Before any primary sylvite or carnallite crystallized, the primary brines which precipitated halite reached bromide/chloride ratios close to those of primary brines which were in the same stage of evaporation in the German Zechstein 2 basin. Both ratios are close to the equivalent values for halite crystallized from present-day sea water (0.027 weight per cent bromide).
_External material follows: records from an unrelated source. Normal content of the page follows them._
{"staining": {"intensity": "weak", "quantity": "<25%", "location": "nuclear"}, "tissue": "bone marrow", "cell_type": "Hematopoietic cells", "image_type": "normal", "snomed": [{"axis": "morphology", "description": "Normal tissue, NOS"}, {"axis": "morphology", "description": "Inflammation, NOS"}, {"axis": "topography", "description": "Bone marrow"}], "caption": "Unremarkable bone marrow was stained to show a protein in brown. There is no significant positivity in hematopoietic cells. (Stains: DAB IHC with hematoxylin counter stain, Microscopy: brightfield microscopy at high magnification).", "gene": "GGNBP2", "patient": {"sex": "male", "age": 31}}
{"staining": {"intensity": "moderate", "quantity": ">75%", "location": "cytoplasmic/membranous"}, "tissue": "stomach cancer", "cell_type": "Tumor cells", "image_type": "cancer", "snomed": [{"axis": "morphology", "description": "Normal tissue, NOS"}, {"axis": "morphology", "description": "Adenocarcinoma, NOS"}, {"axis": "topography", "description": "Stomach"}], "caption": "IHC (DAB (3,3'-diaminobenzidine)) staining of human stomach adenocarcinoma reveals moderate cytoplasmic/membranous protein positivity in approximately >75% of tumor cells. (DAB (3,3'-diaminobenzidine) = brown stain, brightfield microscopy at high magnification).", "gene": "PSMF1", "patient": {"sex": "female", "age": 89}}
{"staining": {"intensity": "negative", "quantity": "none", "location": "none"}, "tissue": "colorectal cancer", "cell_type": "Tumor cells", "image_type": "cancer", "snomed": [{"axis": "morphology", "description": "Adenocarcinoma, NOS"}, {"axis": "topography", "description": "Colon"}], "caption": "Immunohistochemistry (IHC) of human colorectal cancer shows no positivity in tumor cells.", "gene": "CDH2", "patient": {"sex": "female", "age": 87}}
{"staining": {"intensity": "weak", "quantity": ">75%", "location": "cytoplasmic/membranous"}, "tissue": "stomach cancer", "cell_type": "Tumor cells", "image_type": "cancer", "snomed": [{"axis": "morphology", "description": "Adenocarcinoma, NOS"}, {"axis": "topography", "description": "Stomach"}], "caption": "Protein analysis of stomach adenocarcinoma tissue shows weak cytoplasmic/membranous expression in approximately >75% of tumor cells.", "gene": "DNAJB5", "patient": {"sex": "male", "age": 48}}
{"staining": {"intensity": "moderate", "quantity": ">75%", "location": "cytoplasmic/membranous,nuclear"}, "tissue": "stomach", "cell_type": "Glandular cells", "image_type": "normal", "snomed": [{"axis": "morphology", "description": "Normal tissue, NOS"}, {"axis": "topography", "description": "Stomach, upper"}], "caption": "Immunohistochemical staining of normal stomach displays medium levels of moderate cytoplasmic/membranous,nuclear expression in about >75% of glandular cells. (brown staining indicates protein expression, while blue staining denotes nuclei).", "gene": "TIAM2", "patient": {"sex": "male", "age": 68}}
All analyzed halites in the sylvinite zones of the Prairie Evaporite Formation have bromide values approximately half of those in the upper part of the underlying halite zone. The decreasing bromide contents in successively younger beds of the sylvinite zones indicate that the sylvinite is not a primary deposit from a marine brine, or even from a brine which had redissolved pre-existing precipitates. The sudden decrease of the bromide contents in the halites of most sylvinites is therefore explained by secondary processes. Neither the carnallites analyzed nor most of the sylvites, have primary bromide values. Only one sylvinite with primary bromide values was found.
It is concluded that primary carnallitite was precipitated and that this was later dissolved by small amounts of brines saturated with sodium chloride. As these brines became saturated with magnesium chloride secondary halite and sylvite were precipitated while the concentration of magnesium chloride in the brine increased These brines, eventually saturated with magnesium chloride, carried most of the magnesium chloride away and secondary carnallite crystallized elsewhere under favorable conditions. Red secondary carnallite, which commonly replaced halite and sylvite, is scattered through large parts of the total chloride section in many cores.